The Swiss National Bank (SNB) is looking into Bitcoin reserves. Yeah, you read that right. The Swiss federal chancellery has thrown a proposal into the mix to require the SNB to hold Bitcoin as part of its monetary reserves. This is led by some big names in the crypto sphere, but it’s not all sunshine and rainbows. We’ve got some sustainability and economic questions to kick around too.
What’s the Deal?
This proposal made its debut in the Federal Gazette on December 31. The brains behind it are Giw Zanganeh, Tether’s Vice President of Energy and Mining, and Yves Bennaïm, who founded the Swiss Bitcoin nonprofit think tank 2B4CH. They want to tweak Article 99, Paragraph 3 of the Swiss Federal Constitution, so that the SNB must hold Bitcoin along with its gold reserves.
To get this ball rolling, they need 100,000 signatures by June 30, 2026, to even think about a public referendum. That's 1.12% of Switzerland's 8.92 million citizens, which is a tall order. If they pull it off, Switzerland could be one of the first countries to officially hold Bitcoin in its reserves.
A Global Trend?
Switzerland isn’t alone in this thinking. In the U.S., Senator Cynthia Lummis is backing a bill that would require Bitcoin reserves for Treasury management. Brazil and Poland are also eyeing Bitcoin reserves, and in Hong Kong, a lawmaker is suggesting they use their unique status to include Bitcoin in their national reserves.

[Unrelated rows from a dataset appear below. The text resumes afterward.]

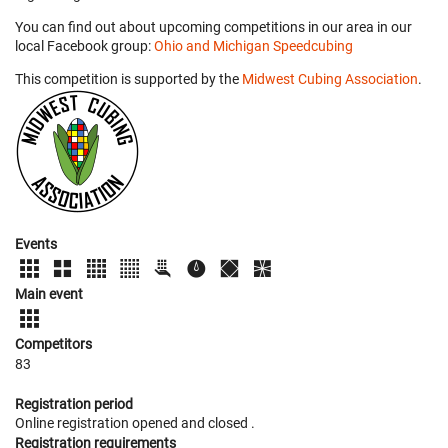
You can find out about upcoming competitions in our area in our
local Facebook group:
Ohio and Michigan Speedcubing
This competition is supported by the
Midwest Cubing Association
.
Events
Main event
Competitors
83
Registration period
Online registration opened
and closed
.
Registration requirements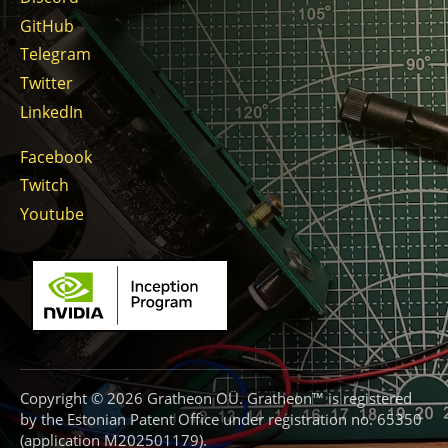
GitHub
Telegram
Twitter
LinkedIn
Facebook
Twitch
Youtube
Copyright © 2026 Gratheon OÜ. Gratheon™ is registered
by the Estonian Patent Office under registration no. 65350
(application M202501179).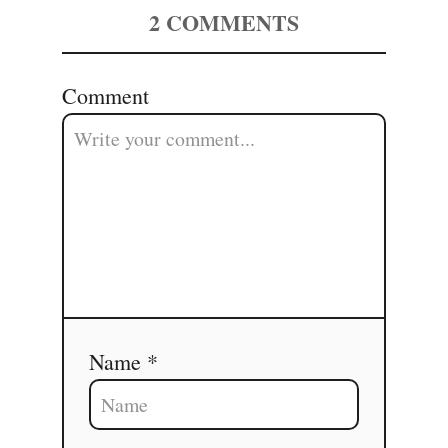
2
COMMENTS
Comment
Name *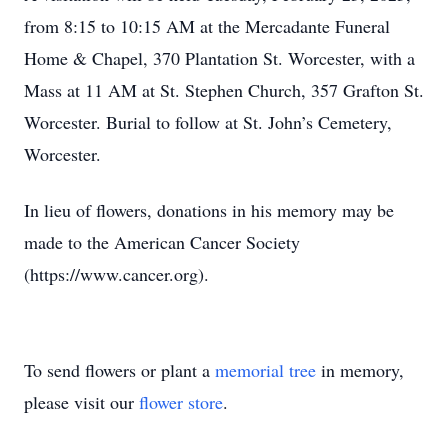
from 8:15 to 10:15 AM at the Mercadante Funeral
Home & Chapel, 370 Plantation St. Worcester, with a
Mass at 11 AM at St. Stephen Church, 357 Grafton St.
Worcester. Burial to follow at St. John’s Cemetery,
Worcester.
In lieu of flowers, donations in his memory may be
made to the American Cancer Society
(https://www.cancer.org).
To send flowers or plant a
memorial tree
in memory,
please visit our
flower store
.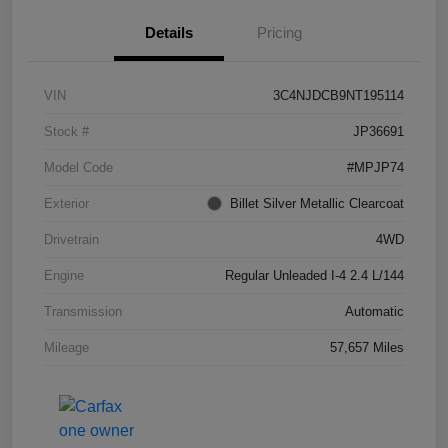
Details
Pricing
VIN
3C4NJDCB9NT195114
Stock #
JP36691
Model Code
#MPJP74
Exterior
Billet Silver Metallic Clearcoat
Drivetrain
4WD
Engine
Regular Unleaded I-4 2.4 L/144
Transmission
Automatic
Mileage
57,657 Miles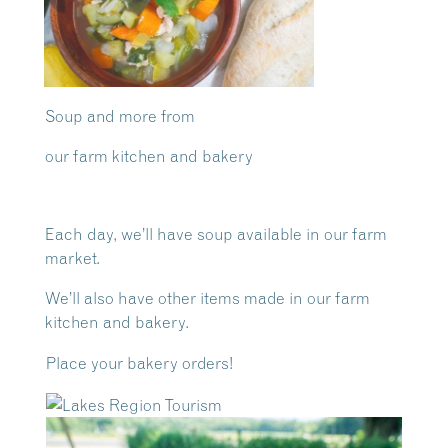
Soup and more from
our farm kitchen and bakery
Each day, we’ll have soup available in our farm
market.
We’ll also have other items made in our farm
kitchen and bakery.
Place your bakery orders!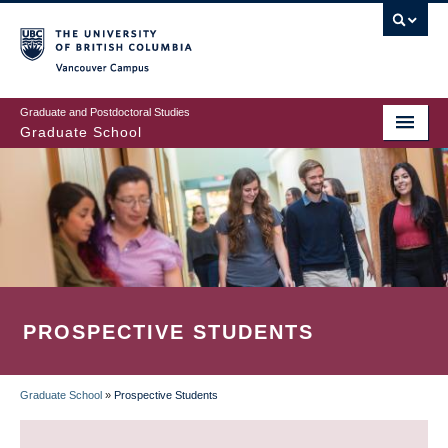
Skip
to
main
Vancouver Campus
content
Graduate and Postdoctoral Studies
Graduate School
PROSPECTIVE STUDENTS
Graduate School
»
Prospective Students
BREADCRUMB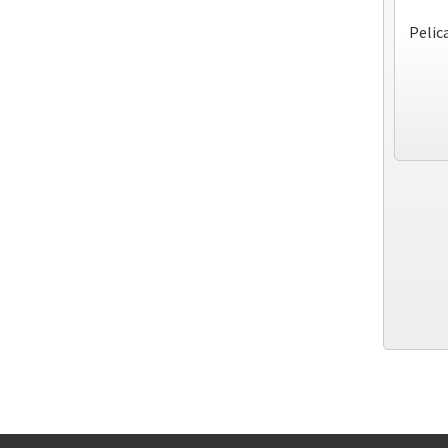
Pelic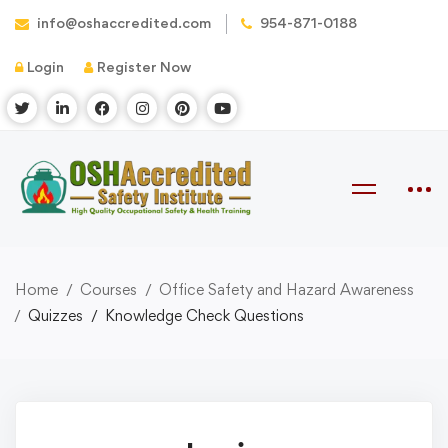
info@oshaccredited.com
954-871-0188
Login
Register Now
Home
Courses
Office Safety and Hazard Awareness
Quizzes
Knowledge Check Questions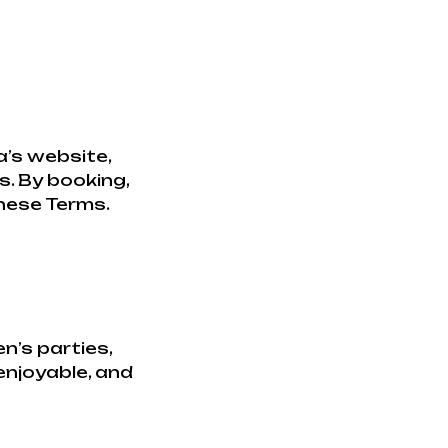
’s website,
s. By booking,
these Terms.
n’s parties,
 enjoyable, and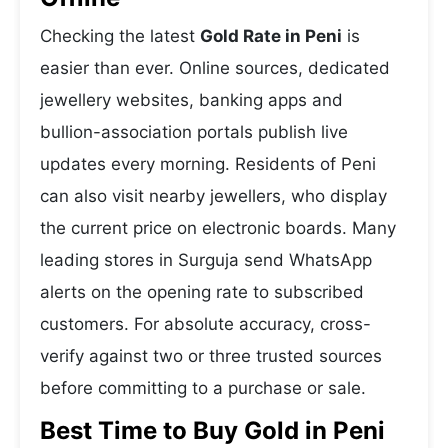
Checking the latest
Gold Rate in Peni
is
easier than ever. Online sources, dedicated
jewellery websites, banking apps and
bullion-association portals publish live
updates every morning. Residents of Peni
can also visit nearby jewellers, who display
the current price on electronic boards. Many
leading stores in Surguja send WhatsApp
alerts on the opening rate to subscribed
customers. For absolute accuracy, cross-
verify against two or three trusted sources
before committing to a purchase or sale.
Best Time to Buy Gold in Peni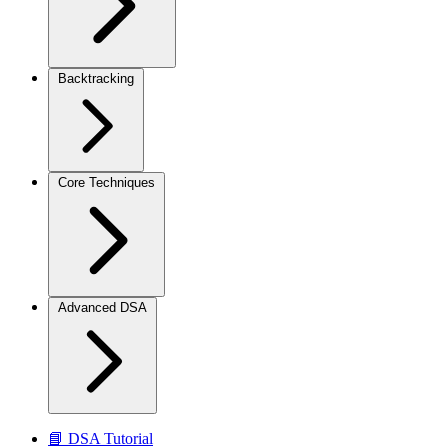
Backtracking
Core Techniques
Advanced DSA
📘 DSA Tutorial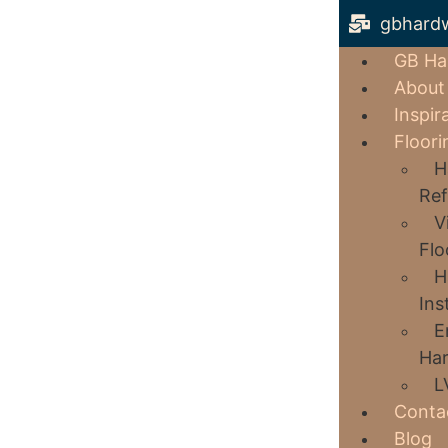
gbhard
GB Ha
About
Inspir
Floori
H
Ref
V
Flo
H
Ins
E
Har
L
Conta
Blog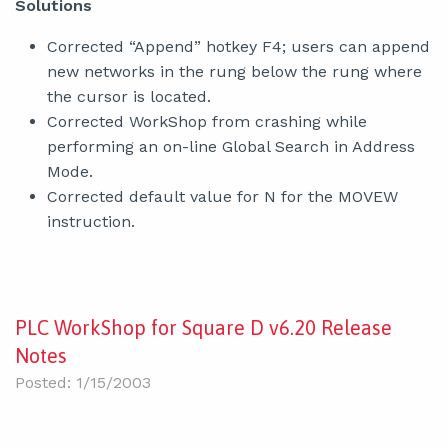
Solutions
Corrected “Append” hotkey F4; users can append
new networks in the rung below the rung where
the cursor is located.
Corrected WorkShop from crashing while
performing an on-line Global Search in Address
Mode.
Corrected default value for N for the MOVEW
instruction.
PLC WorkShop for Square D v6.20 Release
Notes
Posted: 1/15/2003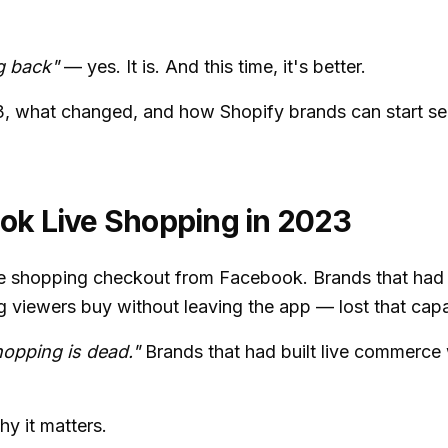
g back"
— yes. It is. And this time, it's better.
3, what changed, and how Shopify brands can start sel
ok Live Shopping in 2023
e shopping checkout from Facebook. Brands that had b
ng viewers buy without leaving the app — lost that capa
opping is dead."
Brands that had built live commerce 
y it matters.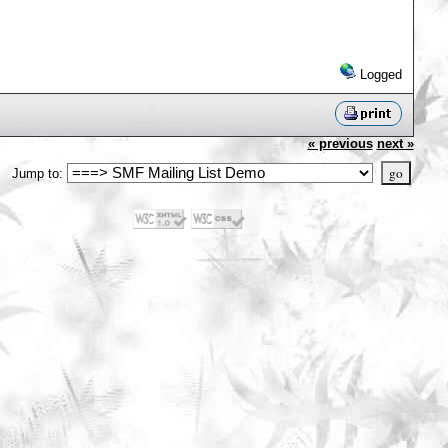
Logged
« previous
next »
Jump to: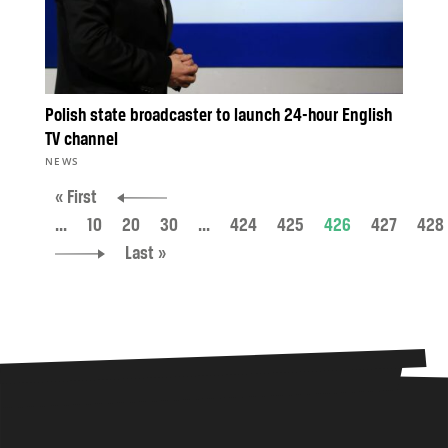
Polish state broadcaster to launch 24-hour English
TV channel
NEWS
« First
...
10
20
30
...
424
425
426
427
428
Last »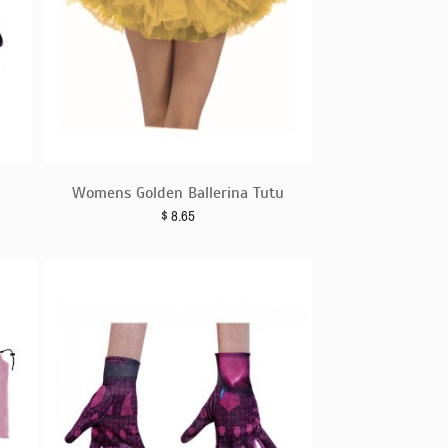
Womens Golden Ballerina Tutu
$
8.65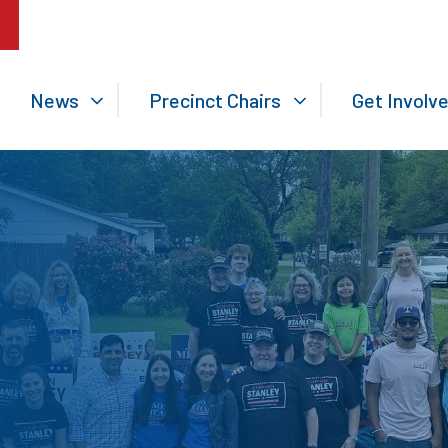
News
Precinct Chairs
Get Involv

And it’s not just governments. Corporate entities are also stacking up Bitcoin. MicroStrategy and Metaplanet are some of the well-known holders expanding their reserves. Just recently, MARA Holdings (MARA) announced the acquisition of 11,774 BTC. Riot Platforms, a Bitcoin mining firm, is raising $500 million through a private bond offering to boost its Bitcoin reserves too.
The Double-Edged Sword
But there’s a catch. The proposal has hit some bumps, particularly around Bitcoin’s energy consumption and its role as a payment method. Martin Schlegel, Chair of the SNB, has raised some eyebrows about the environmental toll of Bitcoin mining. The energy consumption is off the charts, sometimes likened to that of entire countries. Estimates peg Bitcoin's annual electricity usage at 91 to 172 terawatt-hours (TWh), comparable to Finland or Poland.
This high energy consumption is largely due to the Proof of Work (PoW) consensus mechanism. Not only does it create a huge carbon footprint, but it also relies heavily on fossil fuels, which is not ideal for sustainability. Sure, more than half of mining now uses renewables, but let’s be real, that demand is still massive.
The Bottom Line for Switzerland
What could this mean for Switzerland? If Bitcoin’s value plummets after being included in the reserves, it could be a pretty significant hit to the SNB’s credibility and the country's economic reputation. But advocates argue that Bitcoin could be a hedge against inflation and fits right in with Switzerland's innovative financial landscape.
This proposal is a bold step, placing Switzerland potentially at the helm of financial innovation. But the environmental and economic implications can't be ignored. As this conversation progresses, weighing the benefits against the risks will be paramount for Switzerland's financial stability and the planet.